Login Requirements for delta.com: Sometimes You Have To Use Last Name, Sometimes You Don't
Delta Air Lines operates their main website at https://www.delta.com. To the best of my recollection, for a long time the only way to login to delta.com (and before that, delta-air.com) was using a SkyMiles number and its corresponding 4-digit PIN (so you used SkyMiles number + 4-digit PIN). At a certain point, this changed such that the corresponding last name was also required (so you used SkyMiles number + 4-digit PIN + last name); presumably the reason for the change is that it was determined SkyMiles number + 4-digit PIN is too easy to crack using brute force methods and so it made sense in that situation to require providing also another piece of identification information. So that's all good.
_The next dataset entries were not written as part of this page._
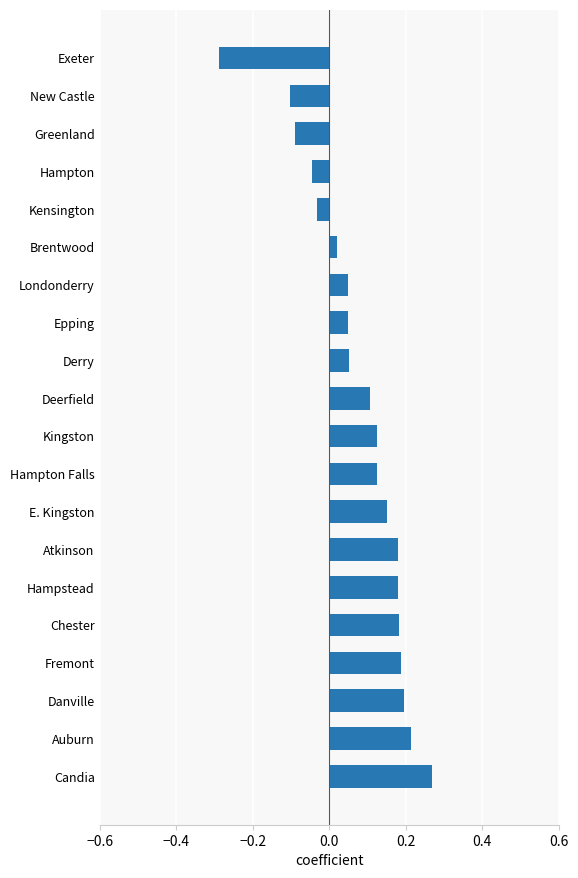

Which label corresponds to the largest value in the chart?

Candia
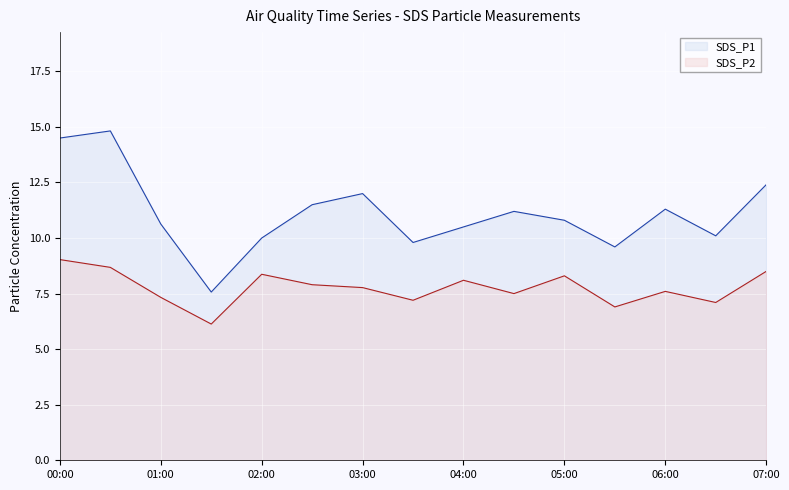

How many lines are shown in the chart?

2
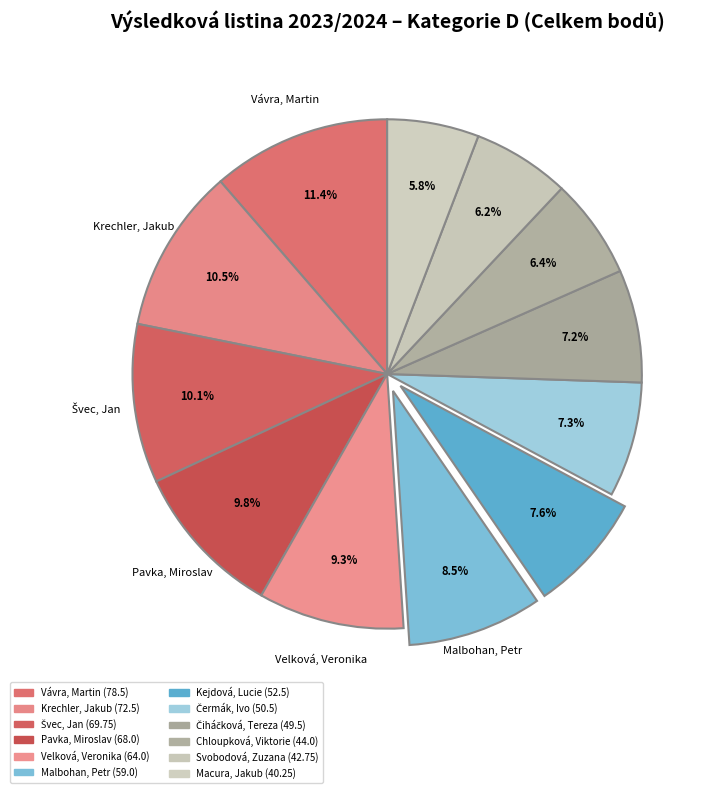

How many segments does this pie chart have?

12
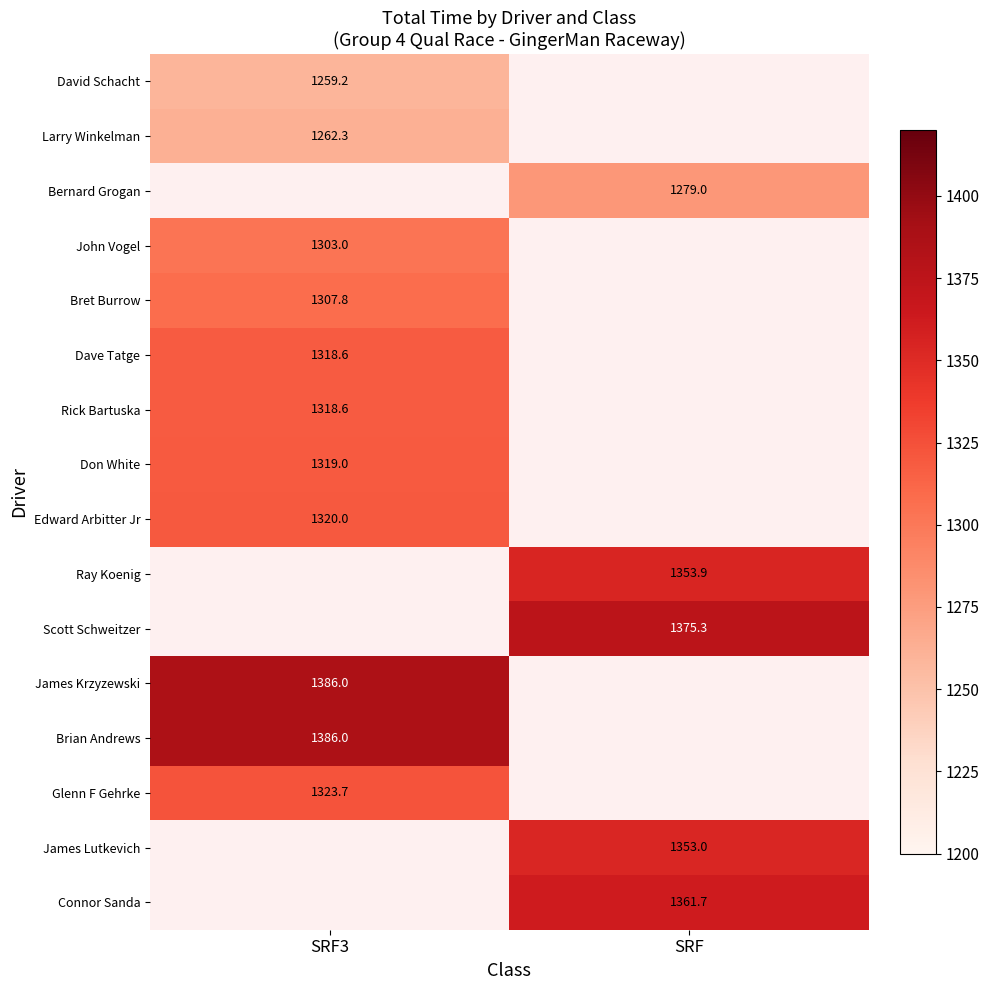

How many distinct data groups are displayed?

16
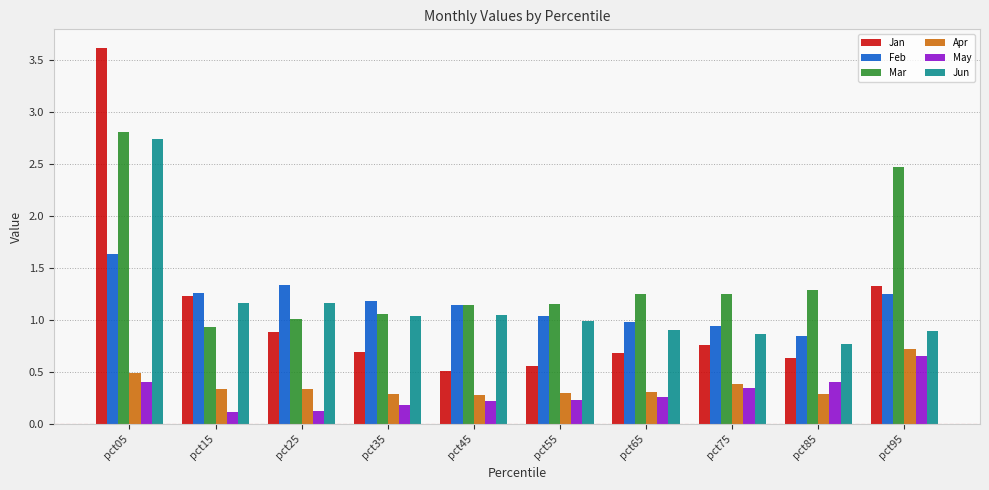

Which category has the highest value across all series?

pct05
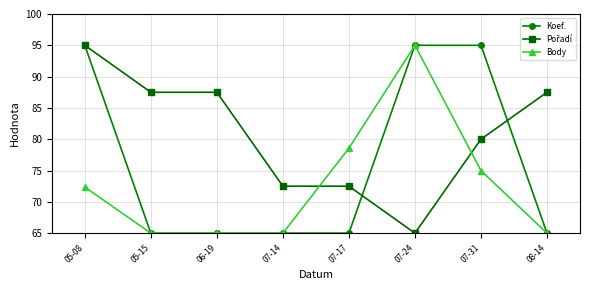

How many values in the Body series are below 72?

4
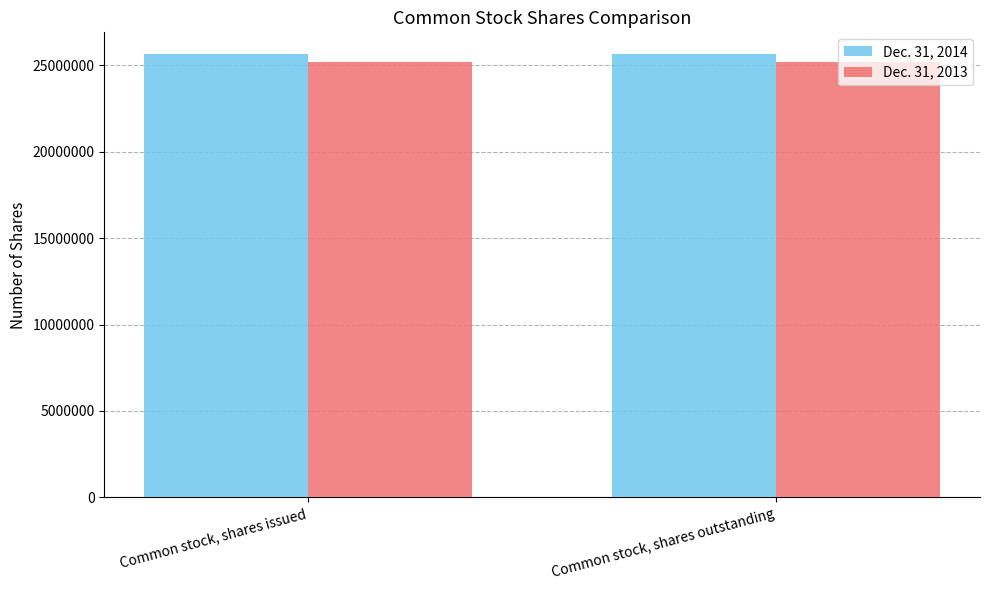

What is the total value across all series at Common stock, shares outstanding?

50811514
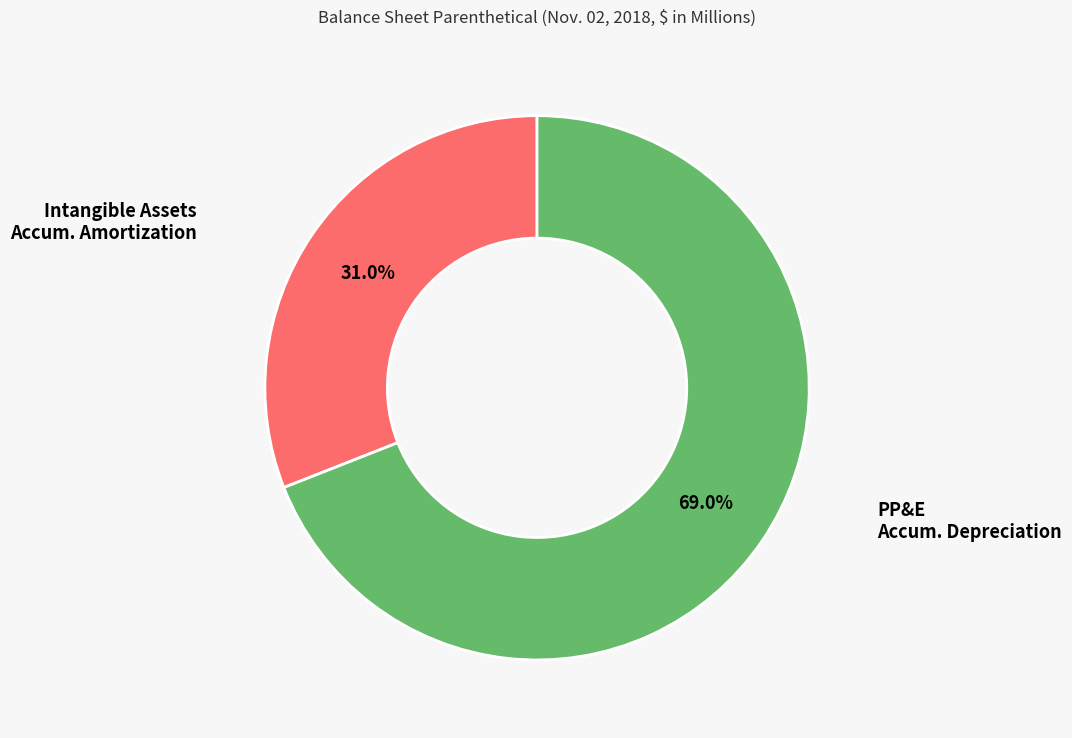

How many slices are in this pie chart?

2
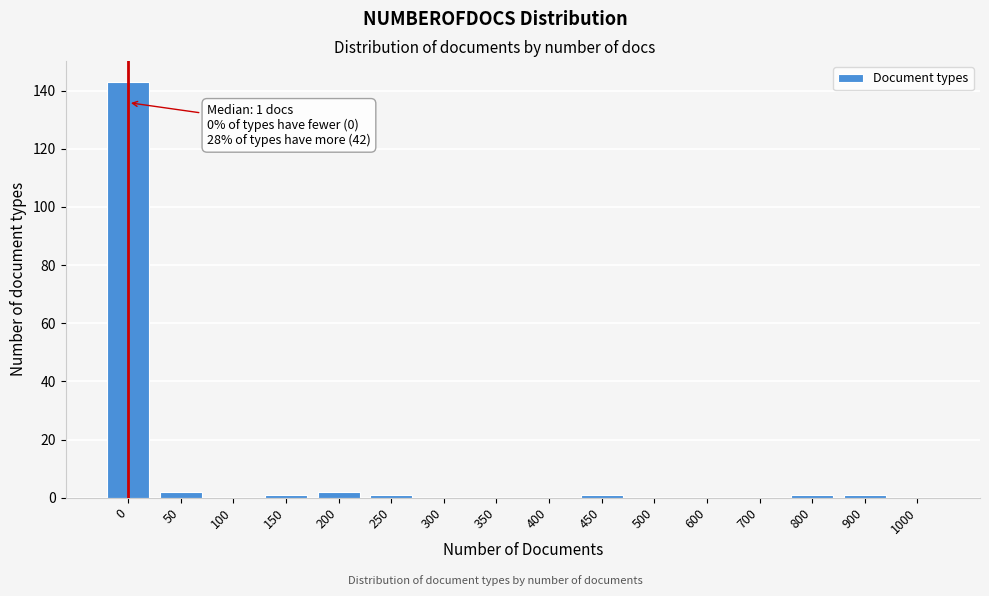

Reading right to left, extract all data points from this chart.

1000=0	900=1	800=1	700=0	600=0	500=0	450=1	400=0	350=0	300=0	250=1	200=2	150=1	100=0	50=2	0=143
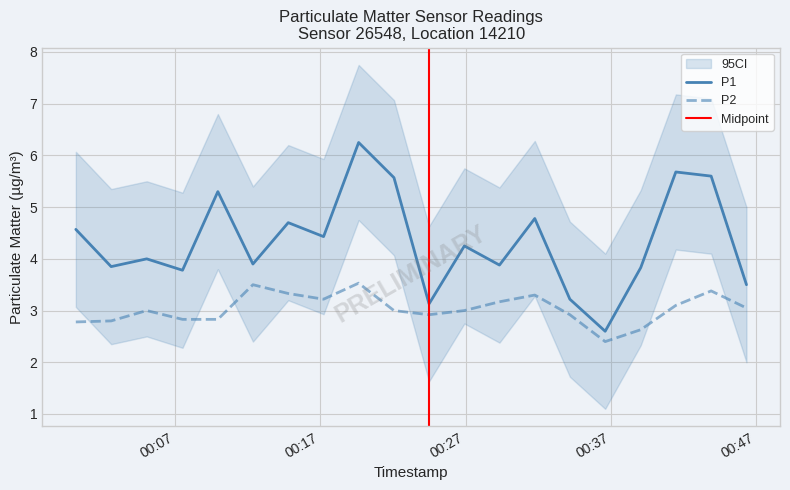

Reading left to right, extract all data points from this chart.

P1: 4.6	3.9	4.0	3.8	5.3	3.9	4.7	4.4	6.2	5.6	3.1	4.2	3.9	4.8	3.2	2.6	3.8	5.7	5.6	3.5
P2: 2.8	2.8	3.0	2.8	2.8	3.5	3.3	3.2	3.5	3.0	2.9	3.0	3.2	3.3	2.9	2.4	2.6	3.1	3.4	3.0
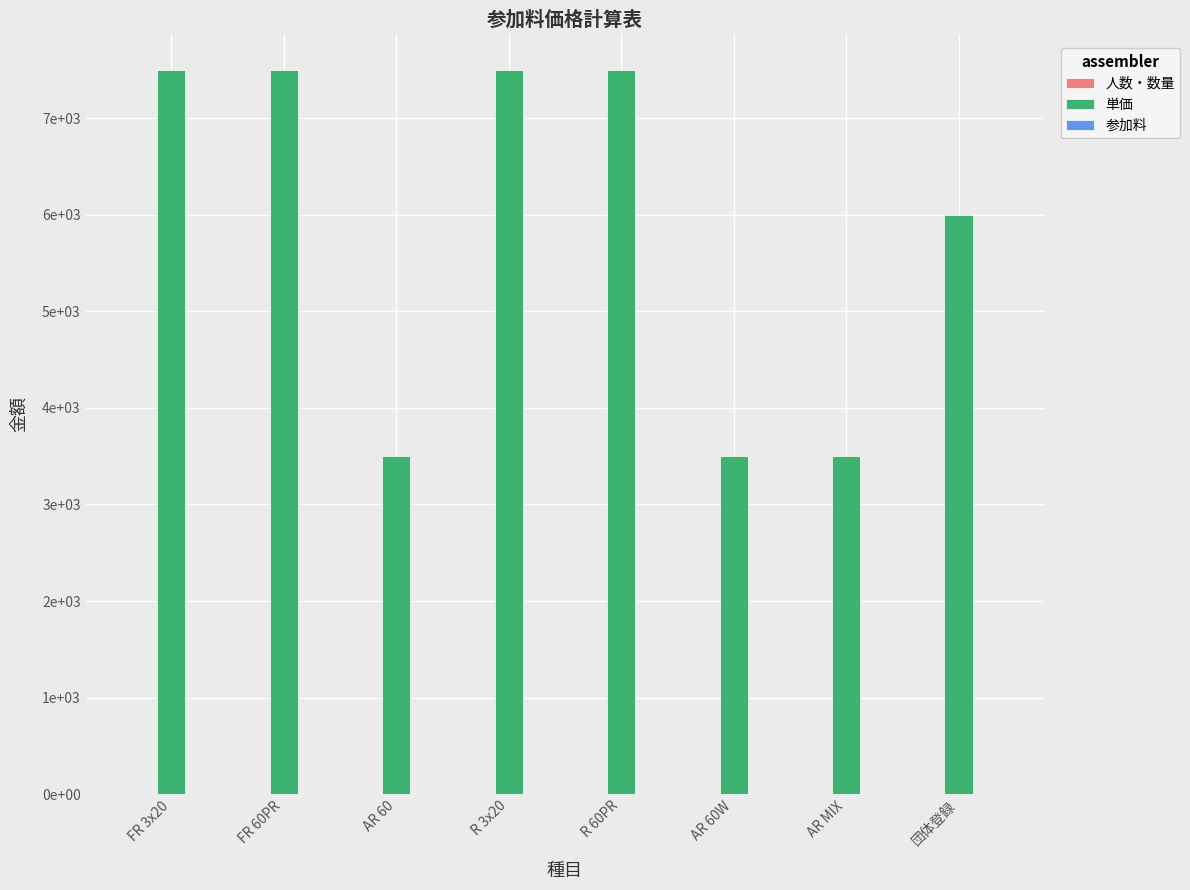

Reading left to right, transcribe all the data shown in this chart.

人数・数量: FR 3x20=0	FR 60PR=0	AR 60=0	R 3x20=0	R 60PR=0	AR 60W=0	AR MIX=0	団体登録=0
単価: FR 3x20=7500	FR 60PR=7500	AR 60=3500	R 3x20=7500	R 60PR=7500	AR 60W=3500	AR MIX=3500	団体登録=6000
参加料: FR 3x20=0	FR 60PR=0	AR 60=0	R 3x20=0	R 60PR=0	AR 60W=0	AR MIX=0	団体登録=0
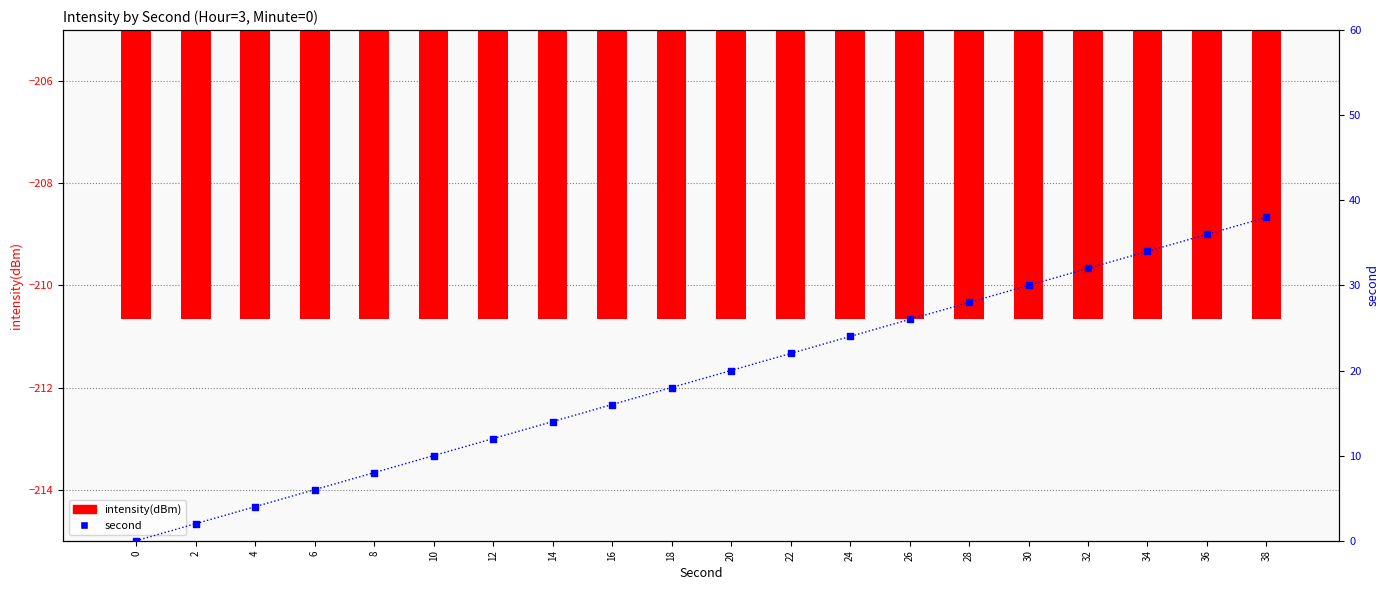

Which series has the largest Y range (max minus min)?

second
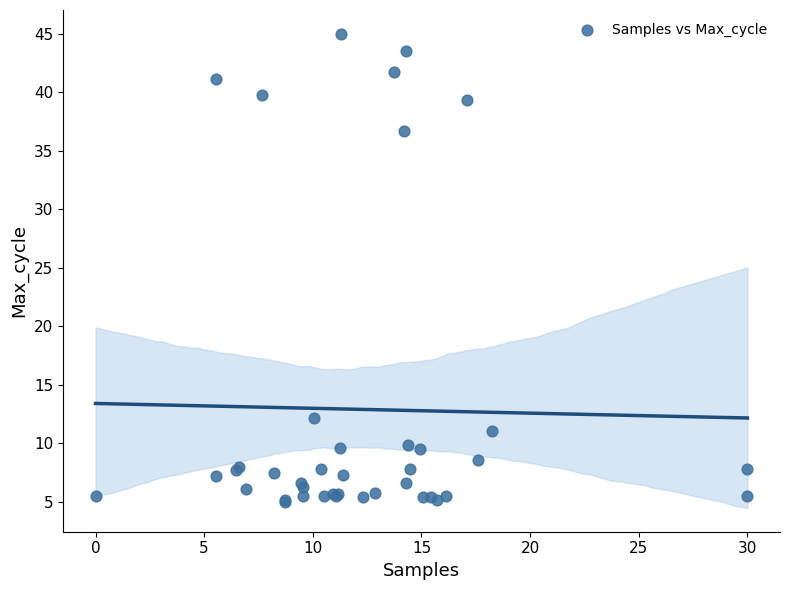

What Y value in the scatter plot is closest to 25?

36.7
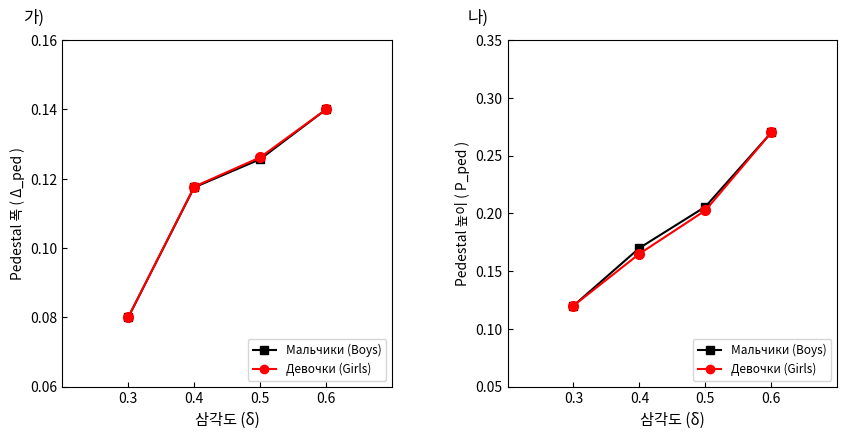

How many Girls Sit-ups values are between 0 and 1?

4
But now using a 4-digit PIN to login has been eliminated completely; a password now must always be used when logging in. In addition, email address and user name have been added as alternatives to SkyMiles number for use when logging in. But what's strange is that while last name is not required when logging in with SkyMiles, last name is required when logging in using the 2 alternatives to SkyMiles number (so you can use SkyMiles number + password or you can use user name + password + last name or you can use email address + password + last name). I don't understand this: this implies that there is less security when using a user name or email address than there is when using a SkyMiles number and I feel that if anything, the opposite is true since a valid SkyMiles number is by definition easier to guess given that there are only 10,000,000,000 possible valid SkyMiles numbers whereas there are an infinite number of possible valid user names and email addresses. Of course, a legitimate concern is that an attacker wouldn't be guessing but rather would be using information he/she knew: an attacker may acquire information from another source (website, database, etc.) and that information may work as credential information on delta.com (users commonly reuse passwords on multiple websites). It seems that Delta can envision a situation where an attacker could gain access to user name/email address + password and not gain access to last name yet Delta cannot envision a situation where an attacker could gain access to SkyMiles number + password and not gain access to last name (if they could envision this latter scenario, they would surely require last name as a means of thwarting attackers, just as they do as a means of thwarting attackers in the former scenario). I suspect they are correct that the former scenario is more likely but the latter scenario is at least possible and since they're already asking for last name with a user name/email address and since SkyMiles number is by definition easier to guess than user name/email address, I just don't understand why, if they're ever going to ask for last name, they don't consistently ask for it. I'm loathe to call it arbitrary but it's certainly at the very least difficult logic to follow.